*SELECTED EXCERPT:*
§

# laying down incorrectly aka lazy lie down



## simba405 (Mar 14, 2013)

my 10 month old shepherd doesnt have good form when lying down. its like a lazy sit but its a lazy lie down? how do i fix this?!?? when i tell him to sit he does it correctly. no lazy sits. but when he goes from a sit to a lie down he suddenly swings his hips to the side and lays down. any tips?


----------



## mackjordann (Mar 13, 2013)

That's actually better that he moves his his hips to one side to lay down , because then he is less likely to pop back up if you are doing a down stay. If you want him to lay proper than I'd teach him between a wall and a chair or something blocking so he is discouraged to go on one side of his hips. Hope that helps

Sent from Petguide.com Free App


----------



## Tankin (Feb 7, 2012)

I've basically defined both types of down for Tank. 

"Down" is used when I want him to use the correct form. 

"Break" is used when I want him to do the lazy hips down. Usually we'll use that when we're playing fetch and I feel he needs to take a breather because he won't do it on his own, or when we're watching TV in the house, or just anywhere where a proper sit isn't absolutely necessary.

I don't have him at 100% yet, more like 90%, but we're working on it.


----------



## AngelaA6 (Jan 20, 2013)

I encourage my dog to drop his hips so hes more motivated to stay when i tell him but I've also taught him to roll back into a proper down as well when told. He always does the lazy lay first though. 

Sent from Petguide.com Free App


----------



## gmcwife1 (Apr 5, 2012)

Tankin said:


> I've basically defined both types of down for Tank.
> 
> "Down" is used when I want him to use the correct form.
> 
> ...


 
Very interesting, I'll have to tell my daughter this as Nita does a lazy down sometimes too.


----------

§

*DATASET EXTRACT:*
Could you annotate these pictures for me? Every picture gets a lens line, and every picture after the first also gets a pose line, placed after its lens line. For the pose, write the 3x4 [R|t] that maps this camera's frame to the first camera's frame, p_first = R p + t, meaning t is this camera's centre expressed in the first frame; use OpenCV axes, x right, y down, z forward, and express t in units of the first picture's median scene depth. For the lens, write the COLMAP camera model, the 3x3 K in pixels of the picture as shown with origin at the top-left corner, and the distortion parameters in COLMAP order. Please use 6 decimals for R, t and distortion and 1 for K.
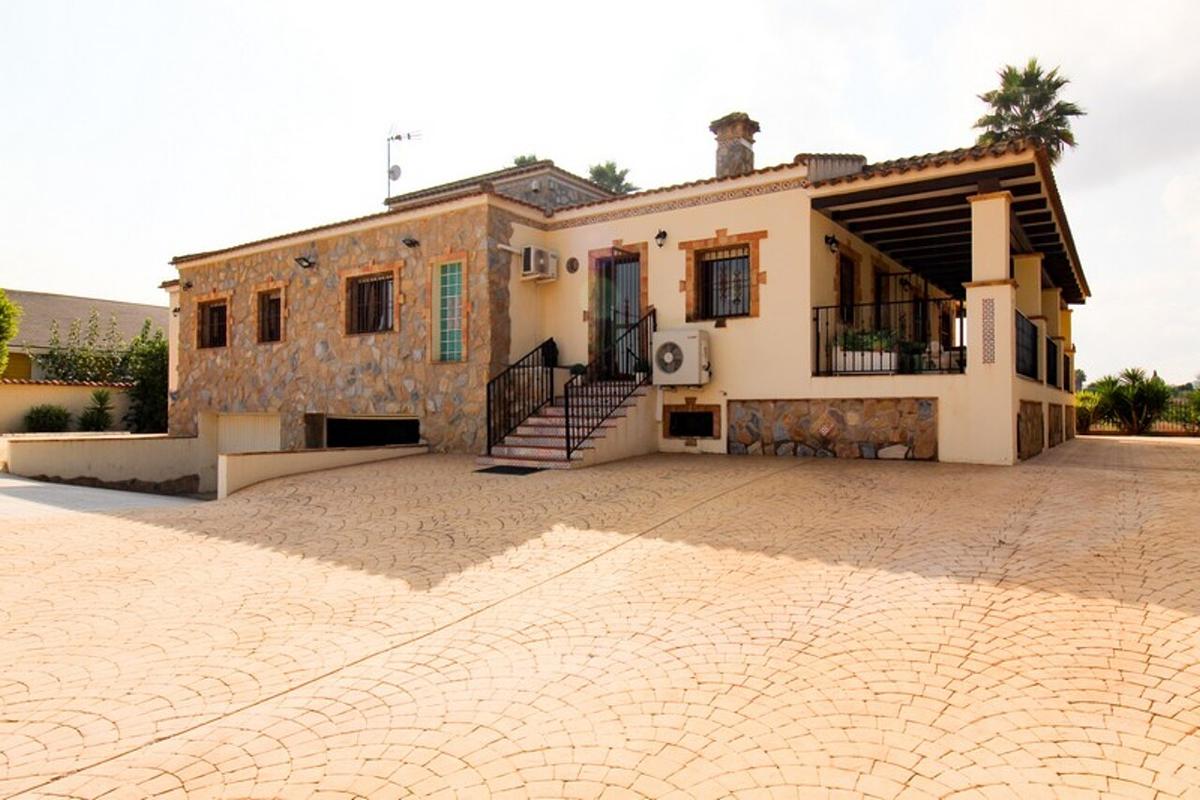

§

*INSTRUCTIONS:*
**1)** In the forum thread about a dog's lazy lie down, what command does Tankin use when he wants Tank to do the lazy hips down?
**2)** Translate this sentence from the lazy lie down thread into Spanish: "I don't have him at 100% yet, more like 90%, but we're working on it."
The data can be left aside.

*LIST OF SOLUTIONS:*
**1)** "Break."

**2)** Todavía no lo tengo al 100 %, más bien al 90 %, pero estamos trabajando en ello.